Distillate margin slide closes Europe diesel arb, drags jet crack to 2-month low
London (Quantum Commodity Intelligence) - Refining margins for diesel and jet in Asia and Europe have slumped, likely reflecting that refiners in the US, Russia and Middle East jumped the gun in anticipation of summer demand that has been hit by further outbreaks of Covid and prolonged lockdown restrictions, sources told Quantum.
While diesel has been derailed by looser fundamentals, jet cracks have fallen in both Europe and Asia to lows last seen in April, tracking diesel downwards as the market maintains the spread to diesel in dollars per metric ton, sources added.
The diesel arbitrage from both the US Gulf and Asia to Europe closed Thursday morning amid an influx of imports into Europe, including two very large crude carriers from Asia, sources said.
"We have had a wave of US Gulf barrels arriving here, and also barrels from the Middle East, and now we have these two very large crude carriers [Neptune M and Seagrace] on the horizon from Asia," said one trader.
Europe is structurally short diesel and is targeted by flows of Russian, US, and increasingly, Middle Eastern barrels.

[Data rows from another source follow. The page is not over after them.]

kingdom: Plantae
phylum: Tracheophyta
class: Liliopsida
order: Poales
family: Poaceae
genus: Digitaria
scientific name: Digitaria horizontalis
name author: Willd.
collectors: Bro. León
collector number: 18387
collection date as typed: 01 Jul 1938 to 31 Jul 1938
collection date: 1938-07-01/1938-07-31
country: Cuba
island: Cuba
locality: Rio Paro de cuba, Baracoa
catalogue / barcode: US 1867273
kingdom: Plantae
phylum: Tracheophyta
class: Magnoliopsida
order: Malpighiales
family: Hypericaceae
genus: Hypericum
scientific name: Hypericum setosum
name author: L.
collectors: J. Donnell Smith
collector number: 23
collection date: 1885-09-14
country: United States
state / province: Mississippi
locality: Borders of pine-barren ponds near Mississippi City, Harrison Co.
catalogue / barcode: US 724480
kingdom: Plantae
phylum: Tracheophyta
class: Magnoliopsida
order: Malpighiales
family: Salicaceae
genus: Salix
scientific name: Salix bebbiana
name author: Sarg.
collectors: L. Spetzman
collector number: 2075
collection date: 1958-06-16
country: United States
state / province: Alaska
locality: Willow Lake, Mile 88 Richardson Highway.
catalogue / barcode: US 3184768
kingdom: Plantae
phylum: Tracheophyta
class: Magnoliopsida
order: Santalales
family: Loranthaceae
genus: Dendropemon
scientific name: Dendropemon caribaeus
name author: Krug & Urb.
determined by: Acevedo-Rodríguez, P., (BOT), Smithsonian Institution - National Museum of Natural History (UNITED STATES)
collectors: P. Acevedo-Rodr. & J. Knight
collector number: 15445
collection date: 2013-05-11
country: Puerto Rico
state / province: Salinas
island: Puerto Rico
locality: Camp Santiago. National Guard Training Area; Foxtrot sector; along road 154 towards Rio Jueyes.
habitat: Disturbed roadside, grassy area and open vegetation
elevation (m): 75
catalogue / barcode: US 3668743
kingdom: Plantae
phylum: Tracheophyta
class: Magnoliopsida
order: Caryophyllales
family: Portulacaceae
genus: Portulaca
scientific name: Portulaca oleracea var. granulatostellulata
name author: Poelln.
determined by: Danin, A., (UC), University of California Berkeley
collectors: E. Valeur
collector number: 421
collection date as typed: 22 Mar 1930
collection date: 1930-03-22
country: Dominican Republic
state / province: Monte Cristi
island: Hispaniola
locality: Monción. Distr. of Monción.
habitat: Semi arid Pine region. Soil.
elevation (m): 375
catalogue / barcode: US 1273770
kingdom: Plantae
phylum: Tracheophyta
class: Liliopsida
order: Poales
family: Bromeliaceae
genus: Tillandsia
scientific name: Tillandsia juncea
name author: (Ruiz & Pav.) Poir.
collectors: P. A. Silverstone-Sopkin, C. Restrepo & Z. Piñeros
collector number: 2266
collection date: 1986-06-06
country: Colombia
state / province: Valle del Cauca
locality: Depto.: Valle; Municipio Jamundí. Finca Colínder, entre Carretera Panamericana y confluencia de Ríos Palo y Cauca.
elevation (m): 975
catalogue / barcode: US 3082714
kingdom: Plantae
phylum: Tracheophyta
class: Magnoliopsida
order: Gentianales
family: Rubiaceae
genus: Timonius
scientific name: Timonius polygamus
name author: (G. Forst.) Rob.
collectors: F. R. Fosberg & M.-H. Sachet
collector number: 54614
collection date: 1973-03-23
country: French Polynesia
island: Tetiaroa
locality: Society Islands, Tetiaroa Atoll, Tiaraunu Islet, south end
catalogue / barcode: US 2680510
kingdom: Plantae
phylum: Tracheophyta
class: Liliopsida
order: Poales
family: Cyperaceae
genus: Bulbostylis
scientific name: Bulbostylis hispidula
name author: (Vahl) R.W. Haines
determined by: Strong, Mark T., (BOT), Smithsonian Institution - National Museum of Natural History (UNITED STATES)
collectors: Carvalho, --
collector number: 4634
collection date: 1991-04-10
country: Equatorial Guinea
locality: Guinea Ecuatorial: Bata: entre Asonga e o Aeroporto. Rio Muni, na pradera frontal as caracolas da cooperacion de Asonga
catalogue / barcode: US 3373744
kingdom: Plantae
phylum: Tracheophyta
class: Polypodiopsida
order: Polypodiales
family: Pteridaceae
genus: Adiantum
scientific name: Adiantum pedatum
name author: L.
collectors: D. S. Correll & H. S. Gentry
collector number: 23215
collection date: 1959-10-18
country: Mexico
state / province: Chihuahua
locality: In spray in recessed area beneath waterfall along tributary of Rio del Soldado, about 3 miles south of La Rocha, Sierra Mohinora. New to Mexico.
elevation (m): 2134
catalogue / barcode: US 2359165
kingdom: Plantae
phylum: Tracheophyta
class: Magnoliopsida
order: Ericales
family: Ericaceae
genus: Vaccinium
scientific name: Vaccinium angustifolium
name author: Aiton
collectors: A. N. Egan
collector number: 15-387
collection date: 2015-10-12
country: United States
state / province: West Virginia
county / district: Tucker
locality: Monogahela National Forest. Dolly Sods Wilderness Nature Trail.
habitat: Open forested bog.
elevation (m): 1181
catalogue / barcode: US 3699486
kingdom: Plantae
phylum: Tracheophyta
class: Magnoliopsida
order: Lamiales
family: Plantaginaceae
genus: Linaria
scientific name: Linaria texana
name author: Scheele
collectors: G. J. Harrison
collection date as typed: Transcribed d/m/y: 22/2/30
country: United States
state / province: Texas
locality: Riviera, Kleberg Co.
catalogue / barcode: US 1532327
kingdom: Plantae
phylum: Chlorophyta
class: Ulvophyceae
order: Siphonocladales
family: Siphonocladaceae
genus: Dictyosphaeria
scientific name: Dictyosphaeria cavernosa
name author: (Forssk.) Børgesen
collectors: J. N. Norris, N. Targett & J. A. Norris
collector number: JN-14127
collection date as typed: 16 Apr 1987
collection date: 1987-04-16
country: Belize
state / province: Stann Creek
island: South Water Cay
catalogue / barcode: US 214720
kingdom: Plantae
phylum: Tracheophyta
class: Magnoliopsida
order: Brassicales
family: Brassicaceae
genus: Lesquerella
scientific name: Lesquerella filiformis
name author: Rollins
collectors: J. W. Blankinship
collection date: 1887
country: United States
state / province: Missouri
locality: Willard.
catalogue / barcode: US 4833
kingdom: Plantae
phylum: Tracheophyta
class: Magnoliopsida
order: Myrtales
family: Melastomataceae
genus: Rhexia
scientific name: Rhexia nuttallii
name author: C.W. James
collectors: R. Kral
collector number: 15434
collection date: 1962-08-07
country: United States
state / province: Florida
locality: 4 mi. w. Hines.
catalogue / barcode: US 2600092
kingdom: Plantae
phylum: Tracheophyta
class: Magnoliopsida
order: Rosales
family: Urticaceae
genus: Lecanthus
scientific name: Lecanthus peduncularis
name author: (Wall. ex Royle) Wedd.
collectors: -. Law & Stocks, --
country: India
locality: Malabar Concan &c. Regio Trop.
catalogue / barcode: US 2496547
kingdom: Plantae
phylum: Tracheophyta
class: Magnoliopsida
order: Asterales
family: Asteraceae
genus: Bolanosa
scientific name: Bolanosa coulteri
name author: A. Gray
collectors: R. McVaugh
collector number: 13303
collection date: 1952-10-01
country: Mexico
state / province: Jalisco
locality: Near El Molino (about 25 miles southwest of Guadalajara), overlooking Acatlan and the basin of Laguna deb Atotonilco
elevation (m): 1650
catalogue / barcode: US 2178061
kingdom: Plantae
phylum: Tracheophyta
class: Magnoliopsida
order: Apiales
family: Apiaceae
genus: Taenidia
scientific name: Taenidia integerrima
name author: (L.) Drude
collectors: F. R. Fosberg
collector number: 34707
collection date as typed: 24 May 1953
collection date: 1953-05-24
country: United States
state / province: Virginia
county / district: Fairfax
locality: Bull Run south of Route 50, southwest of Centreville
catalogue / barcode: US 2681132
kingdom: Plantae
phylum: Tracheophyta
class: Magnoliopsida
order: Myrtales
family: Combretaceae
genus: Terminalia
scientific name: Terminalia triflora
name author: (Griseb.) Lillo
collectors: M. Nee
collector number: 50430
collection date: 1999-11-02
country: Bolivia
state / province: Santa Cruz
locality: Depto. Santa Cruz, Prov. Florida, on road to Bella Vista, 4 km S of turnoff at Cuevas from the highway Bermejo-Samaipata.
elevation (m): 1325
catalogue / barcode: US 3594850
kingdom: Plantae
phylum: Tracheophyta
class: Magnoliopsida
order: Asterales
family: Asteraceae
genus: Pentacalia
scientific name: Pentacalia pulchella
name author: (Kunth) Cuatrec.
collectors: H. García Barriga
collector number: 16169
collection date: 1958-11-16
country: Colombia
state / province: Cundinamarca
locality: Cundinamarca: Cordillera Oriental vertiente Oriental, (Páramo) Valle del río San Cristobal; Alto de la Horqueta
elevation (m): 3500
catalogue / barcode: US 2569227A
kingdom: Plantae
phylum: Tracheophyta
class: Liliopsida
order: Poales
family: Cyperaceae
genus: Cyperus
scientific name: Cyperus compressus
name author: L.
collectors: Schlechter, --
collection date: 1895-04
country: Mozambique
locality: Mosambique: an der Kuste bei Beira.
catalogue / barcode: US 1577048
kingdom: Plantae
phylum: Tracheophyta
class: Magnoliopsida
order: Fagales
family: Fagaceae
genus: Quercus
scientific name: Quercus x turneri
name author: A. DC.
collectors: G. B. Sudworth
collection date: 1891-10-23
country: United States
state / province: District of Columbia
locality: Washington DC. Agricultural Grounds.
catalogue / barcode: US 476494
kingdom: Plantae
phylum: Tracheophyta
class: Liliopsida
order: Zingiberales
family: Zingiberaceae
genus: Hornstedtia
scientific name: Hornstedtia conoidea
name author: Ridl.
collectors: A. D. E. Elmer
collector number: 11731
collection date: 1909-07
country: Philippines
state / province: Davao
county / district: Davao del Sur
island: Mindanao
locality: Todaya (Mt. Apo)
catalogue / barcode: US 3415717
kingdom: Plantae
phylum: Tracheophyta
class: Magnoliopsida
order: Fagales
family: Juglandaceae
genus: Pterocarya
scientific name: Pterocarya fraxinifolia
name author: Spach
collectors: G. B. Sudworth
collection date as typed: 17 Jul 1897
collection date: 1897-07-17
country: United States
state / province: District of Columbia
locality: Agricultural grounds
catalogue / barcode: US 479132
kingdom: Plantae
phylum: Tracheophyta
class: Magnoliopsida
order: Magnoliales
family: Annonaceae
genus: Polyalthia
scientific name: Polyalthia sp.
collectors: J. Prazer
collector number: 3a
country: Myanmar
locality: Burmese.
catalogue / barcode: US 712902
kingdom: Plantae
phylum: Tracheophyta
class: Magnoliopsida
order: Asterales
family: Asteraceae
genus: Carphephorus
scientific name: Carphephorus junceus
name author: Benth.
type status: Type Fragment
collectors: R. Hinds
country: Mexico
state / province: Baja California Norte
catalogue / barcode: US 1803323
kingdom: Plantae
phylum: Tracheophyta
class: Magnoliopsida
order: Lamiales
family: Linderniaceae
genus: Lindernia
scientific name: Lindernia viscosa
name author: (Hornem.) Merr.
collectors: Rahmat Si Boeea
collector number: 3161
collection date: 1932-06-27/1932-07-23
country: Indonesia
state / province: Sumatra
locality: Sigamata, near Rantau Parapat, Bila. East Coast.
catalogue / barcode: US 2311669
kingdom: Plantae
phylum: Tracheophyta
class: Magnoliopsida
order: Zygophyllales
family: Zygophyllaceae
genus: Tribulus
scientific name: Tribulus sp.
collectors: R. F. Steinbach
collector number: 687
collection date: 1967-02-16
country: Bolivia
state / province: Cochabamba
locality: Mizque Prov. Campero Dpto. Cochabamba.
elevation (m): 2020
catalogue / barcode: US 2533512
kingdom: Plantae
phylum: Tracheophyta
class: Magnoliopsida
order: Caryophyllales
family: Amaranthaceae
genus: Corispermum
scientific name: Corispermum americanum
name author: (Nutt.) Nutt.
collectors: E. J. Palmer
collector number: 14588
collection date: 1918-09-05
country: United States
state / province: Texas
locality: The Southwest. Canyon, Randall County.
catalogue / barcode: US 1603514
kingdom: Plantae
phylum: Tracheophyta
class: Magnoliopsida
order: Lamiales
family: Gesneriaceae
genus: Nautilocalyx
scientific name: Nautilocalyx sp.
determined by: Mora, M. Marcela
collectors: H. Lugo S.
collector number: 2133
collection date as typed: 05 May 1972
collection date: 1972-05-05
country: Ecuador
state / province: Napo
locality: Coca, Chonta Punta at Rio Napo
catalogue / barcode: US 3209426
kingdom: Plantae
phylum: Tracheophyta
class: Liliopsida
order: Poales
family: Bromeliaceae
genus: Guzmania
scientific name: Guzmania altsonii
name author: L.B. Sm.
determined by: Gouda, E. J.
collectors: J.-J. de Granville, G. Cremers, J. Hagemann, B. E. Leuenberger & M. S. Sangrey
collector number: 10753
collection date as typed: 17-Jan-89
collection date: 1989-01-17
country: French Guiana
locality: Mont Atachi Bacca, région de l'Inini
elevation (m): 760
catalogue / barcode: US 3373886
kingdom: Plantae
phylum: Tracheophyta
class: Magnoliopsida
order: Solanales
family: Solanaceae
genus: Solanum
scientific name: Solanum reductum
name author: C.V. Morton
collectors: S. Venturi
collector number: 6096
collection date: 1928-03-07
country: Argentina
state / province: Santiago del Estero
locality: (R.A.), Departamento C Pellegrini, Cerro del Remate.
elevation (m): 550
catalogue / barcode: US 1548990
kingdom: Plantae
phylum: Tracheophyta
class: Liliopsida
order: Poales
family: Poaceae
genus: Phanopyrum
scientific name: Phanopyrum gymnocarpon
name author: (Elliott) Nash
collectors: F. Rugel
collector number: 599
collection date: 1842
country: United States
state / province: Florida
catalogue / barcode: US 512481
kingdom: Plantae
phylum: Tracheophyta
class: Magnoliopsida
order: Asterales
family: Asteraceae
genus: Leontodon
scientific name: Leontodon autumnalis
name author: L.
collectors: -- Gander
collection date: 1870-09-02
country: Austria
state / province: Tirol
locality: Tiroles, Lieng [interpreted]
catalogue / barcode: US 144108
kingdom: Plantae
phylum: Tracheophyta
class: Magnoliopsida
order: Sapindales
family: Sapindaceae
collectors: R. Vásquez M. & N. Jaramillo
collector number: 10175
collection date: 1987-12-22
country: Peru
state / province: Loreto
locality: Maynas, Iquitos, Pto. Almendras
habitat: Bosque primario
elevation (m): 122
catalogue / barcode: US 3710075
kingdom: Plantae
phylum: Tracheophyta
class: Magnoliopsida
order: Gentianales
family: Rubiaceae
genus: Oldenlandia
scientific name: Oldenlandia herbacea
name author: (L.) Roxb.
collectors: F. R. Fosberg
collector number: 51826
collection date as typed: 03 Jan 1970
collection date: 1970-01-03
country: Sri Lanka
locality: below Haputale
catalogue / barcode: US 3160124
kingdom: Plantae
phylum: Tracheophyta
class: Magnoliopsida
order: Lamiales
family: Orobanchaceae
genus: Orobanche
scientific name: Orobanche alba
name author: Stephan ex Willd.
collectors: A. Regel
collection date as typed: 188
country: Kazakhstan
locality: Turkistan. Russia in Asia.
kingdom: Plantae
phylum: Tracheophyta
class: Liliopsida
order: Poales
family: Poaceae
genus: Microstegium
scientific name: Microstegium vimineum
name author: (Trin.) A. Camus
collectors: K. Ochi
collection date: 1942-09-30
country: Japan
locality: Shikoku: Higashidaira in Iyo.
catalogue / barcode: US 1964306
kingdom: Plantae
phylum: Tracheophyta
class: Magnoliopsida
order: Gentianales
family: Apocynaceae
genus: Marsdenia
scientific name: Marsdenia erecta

"Global seaborne diesel flows are continuing their pretty steady upwards pattern observed over the last three quarters," noted Vortexa, the ship tracking company.
"We could even be in for an all-time high above 8mn b/d in June (excluding intra-country flows), and are set to see the second month in a row above the respective 2019 level."
With US refining rates rising, US distillate stocks have gained 700,000 barrels between June 4 and 18, according to the Energy Information Administration.
July cracks for 10ppm gasoil FOB Singapore have slumped from $6.44/b on June 17 to $5.75/b Thursday, a drop of $0.69/b, highlighting the actual softness of the Asia market amid the crude-driven rally in flat prices.
July cracks for ultra-low sulfur diesel barges in ARA have followed the same pattern, softening from $7.25/b on June 17 to $6.61/b Wednesday, June 23.
Trade for diesel barges in ARA has dried up in June, brokers pointed out, and the expiry of the June Low Sulfur Gasoil futures contract on June 10 had the lowest open interest volume since records began in February 2015, when the 10ppm sulfur future replaced gasoil futures.
Just 250 lots of open interest, or the equivalent of 25,000 mt of ULSD, was left for delivery in ARA.
Meanwhile, spot jet cracks slumped to $2.30/b versus Brent in Asia Thursday, down from $4.11/b on May 20.
Similarly, cracks for jet cargoes delivered in northwest Europe fell to $3.79/b Wednesday, down from $5.37/b on May 20.
"We are still mainly working in a hand to mouth market in jet, with demand usually filled out of storage barrels, rather than fresh cargoes," said one source.
"The May and June regrade [the difference between jet and diesel] looked a little better in April, and we may have seen a little too much yield increase at that time - there has been an increase in supply, which hasn't been helped by Covid in India and elsewhere."
"But the market also sells on a dollar metric ton basis, and it looks as if it's trying to keep the jet and diesel spread stable on a dollar metric ton basis, which softens it on a barrel basis."